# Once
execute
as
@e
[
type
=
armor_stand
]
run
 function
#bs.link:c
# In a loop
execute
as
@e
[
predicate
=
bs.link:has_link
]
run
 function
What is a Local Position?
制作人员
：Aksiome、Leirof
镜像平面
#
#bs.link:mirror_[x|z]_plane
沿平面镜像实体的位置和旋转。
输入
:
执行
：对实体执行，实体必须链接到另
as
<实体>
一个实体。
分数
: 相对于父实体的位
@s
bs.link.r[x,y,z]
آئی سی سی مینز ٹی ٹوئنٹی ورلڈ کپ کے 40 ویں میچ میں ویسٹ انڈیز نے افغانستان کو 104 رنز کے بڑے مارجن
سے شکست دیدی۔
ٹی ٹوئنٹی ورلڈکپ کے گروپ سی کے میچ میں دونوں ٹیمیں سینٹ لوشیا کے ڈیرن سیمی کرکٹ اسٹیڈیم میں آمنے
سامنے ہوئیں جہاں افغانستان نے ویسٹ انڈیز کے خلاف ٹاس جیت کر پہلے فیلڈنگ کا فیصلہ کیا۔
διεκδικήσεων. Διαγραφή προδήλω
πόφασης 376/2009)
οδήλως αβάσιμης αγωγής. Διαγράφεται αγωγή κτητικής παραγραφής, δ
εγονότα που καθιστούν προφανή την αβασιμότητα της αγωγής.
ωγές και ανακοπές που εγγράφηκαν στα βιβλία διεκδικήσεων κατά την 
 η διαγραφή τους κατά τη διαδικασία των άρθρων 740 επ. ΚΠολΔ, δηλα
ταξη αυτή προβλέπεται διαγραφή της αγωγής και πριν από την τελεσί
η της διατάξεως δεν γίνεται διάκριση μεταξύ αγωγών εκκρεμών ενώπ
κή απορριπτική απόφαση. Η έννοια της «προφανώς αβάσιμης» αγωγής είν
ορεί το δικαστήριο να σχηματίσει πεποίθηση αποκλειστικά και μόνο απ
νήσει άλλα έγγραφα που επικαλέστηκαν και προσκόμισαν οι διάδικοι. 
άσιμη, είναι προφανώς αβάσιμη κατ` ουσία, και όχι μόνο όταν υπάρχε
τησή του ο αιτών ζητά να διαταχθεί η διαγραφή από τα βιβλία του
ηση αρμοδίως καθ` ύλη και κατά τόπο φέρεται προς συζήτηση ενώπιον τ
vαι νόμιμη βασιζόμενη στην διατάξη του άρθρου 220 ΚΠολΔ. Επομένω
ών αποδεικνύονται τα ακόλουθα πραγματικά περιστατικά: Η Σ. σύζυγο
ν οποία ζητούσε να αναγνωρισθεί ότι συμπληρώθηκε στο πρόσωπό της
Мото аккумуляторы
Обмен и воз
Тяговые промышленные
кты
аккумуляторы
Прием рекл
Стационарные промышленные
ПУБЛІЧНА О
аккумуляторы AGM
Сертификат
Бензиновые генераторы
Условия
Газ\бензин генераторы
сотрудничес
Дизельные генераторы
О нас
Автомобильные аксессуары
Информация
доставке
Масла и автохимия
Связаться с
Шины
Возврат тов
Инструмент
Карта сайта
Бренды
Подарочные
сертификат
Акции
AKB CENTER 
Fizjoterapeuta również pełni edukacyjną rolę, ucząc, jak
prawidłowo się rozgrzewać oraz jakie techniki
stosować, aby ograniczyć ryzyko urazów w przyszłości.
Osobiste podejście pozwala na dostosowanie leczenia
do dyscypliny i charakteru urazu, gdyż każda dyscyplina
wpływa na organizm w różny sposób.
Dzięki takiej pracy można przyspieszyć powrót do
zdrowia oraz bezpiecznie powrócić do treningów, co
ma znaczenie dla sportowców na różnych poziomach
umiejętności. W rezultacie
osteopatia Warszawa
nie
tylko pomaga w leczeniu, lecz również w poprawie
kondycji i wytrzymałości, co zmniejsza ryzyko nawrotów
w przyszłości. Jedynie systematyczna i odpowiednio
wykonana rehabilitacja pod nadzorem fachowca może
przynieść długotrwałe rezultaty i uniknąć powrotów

• **Work to complete**:
Repeat the lines above with "armor_stand" replaced by "marker" and everything else left as it is.

• **Answer to this task**:
# Once
execute
as
@e
[
type
=
marker
]
run
 function
#bs.link:c
# In a loop
execute
as
@e
[
predicate
=
bs.link:has_link
]
run
 function
What is a Local Position?
制作人员
：Aksiome、Leirof
镜像平面
#
#bs.link:mirror_[x|z]_plane
沿平面镜像实体的位置和旋转。
输入
:
执行
：对实体执行，实体必须链接到另
as
<实体>
一个实体。
分数
: 相对于父实体的位
@s
bs.link.r[x,y,z]
آئی سی سی مینز ٹی ٹوئنٹی ورلڈ کپ کے 40 ویں میچ میں ویسٹ انڈیز نے افغانستان کو 104 رنز کے بڑے مارجن
سے شکست دیدی۔
ٹی ٹوئنٹی ورلڈکپ کے گروپ سی کے میچ میں دونوں ٹیمیں سینٹ لوشیا کے ڈیرن سیمی کرکٹ اسٹیڈیم میں آمنے
سامنے ہوئیں جہاں افغانستان نے ویسٹ انڈیز کے خلاف ٹاس جیت کر پہلے فیلڈنگ کا فیصلہ کیا۔
διεκδικήσεων. Διαγραφή προδήλω
πόφασης 376/2009)
οδήλως αβάσιμης αγωγής. Διαγράφεται αγωγή κτητικής παραγραφής, δ
εγονότα που καθιστούν προφανή την αβασιμότητα της αγωγής.
ωγές και ανακοπές που εγγράφηκαν στα βιβλία διεκδικήσεων κατά την 
 η διαγραφή τους κατά τη διαδικασία των άρθρων 740 επ. ΚΠολΔ, δηλα
ταξη αυτή προβλέπεται διαγραφή της αγωγής και πριν από την τελεσί
η της διατάξεως δεν γίνεται διάκριση μεταξύ αγωγών εκκρεμών ενώπ
κή απορριπτική απόφαση. Η έννοια της «προφανώς αβάσιμης» αγωγής είν
ορεί το δικαστήριο να σχηματίσει πεποίθηση αποκλειστικά και μόνο απ
νήσει άλλα έγγραφα που επικαλέστηκαν και προσκόμισαν οι διάδικοι. 
άσιμη, είναι προφανώς αβάσιμη κατ` ουσία, και όχι μόνο όταν υπάρχε
τησή του ο αιτών ζητά να διαταχθεί η διαγραφή από τα βιβλία του
ηση αρμοδίως καθ` ύλη και κατά τόπο φέρεται προς συζήτηση ενώπιον τ
vαι νόμιμη βασιζόμενη στην διατάξη του άρθρου 220 ΚΠολΔ. Επομένω
ών αποδεικνύονται τα ακόλουθα πραγματικά περιστατικά: Η Σ. σύζυγο
ν οποία ζητούσε να αναγνωρισθεί ότι συμπληρώθηκε στο πρόσωπό της
Мото аккумуляторы
Обмен и воз
Тяговые промышленные
кты
аккумуляторы
Прием рекл
Стационарные промышленные
ПУБЛІЧНА О
аккумуляторы AGM
Сертификат
Бензиновые генераторы
Условия
Газ\бензин генераторы
сотрудничес
Дизельные генераторы
О нас
Автомобильные аксессуары
Информация
доставке
Масла и автохимия
Связаться с
Шины
Возврат тов
Инструмент
Карта сайта
Бренды
Подарочные
сертификат
Акции
AKB CENTER 
Fizjoterapeuta również pełni edukacyjną rolę, ucząc, jak
prawidłowo się rozgrzewać oraz jakie techniki
stosować, aby ograniczyć ryzyko urazów w przyszłości.
Osobiste podejście pozwala na dostosowanie leczenia
do dyscypliny i charakteru urazu, gdyż każda dyscyplina
wpływa na organizm w różny sposób.
Dzięki takiej pracy można przyspieszyć powrót do
zdrowia oraz bezpiecznie powrócić do treningów, co
ma znaczenie dla sportowców na różnych poziomach
umiejętności. W rezultacie
osteopatia Warszawa
nie
tylko pomaga w leczeniu, lecz również w poprawie
kondycji i wytrzymałości, co zmniejsza ryzyko nawrotów
w przyszłości. Jedynie systematyczna i odpowiednio
wykonana rehabilitacja pod nadzorem fachowca może
przynieść długotrwałe rezultaty i uniknąć powrotów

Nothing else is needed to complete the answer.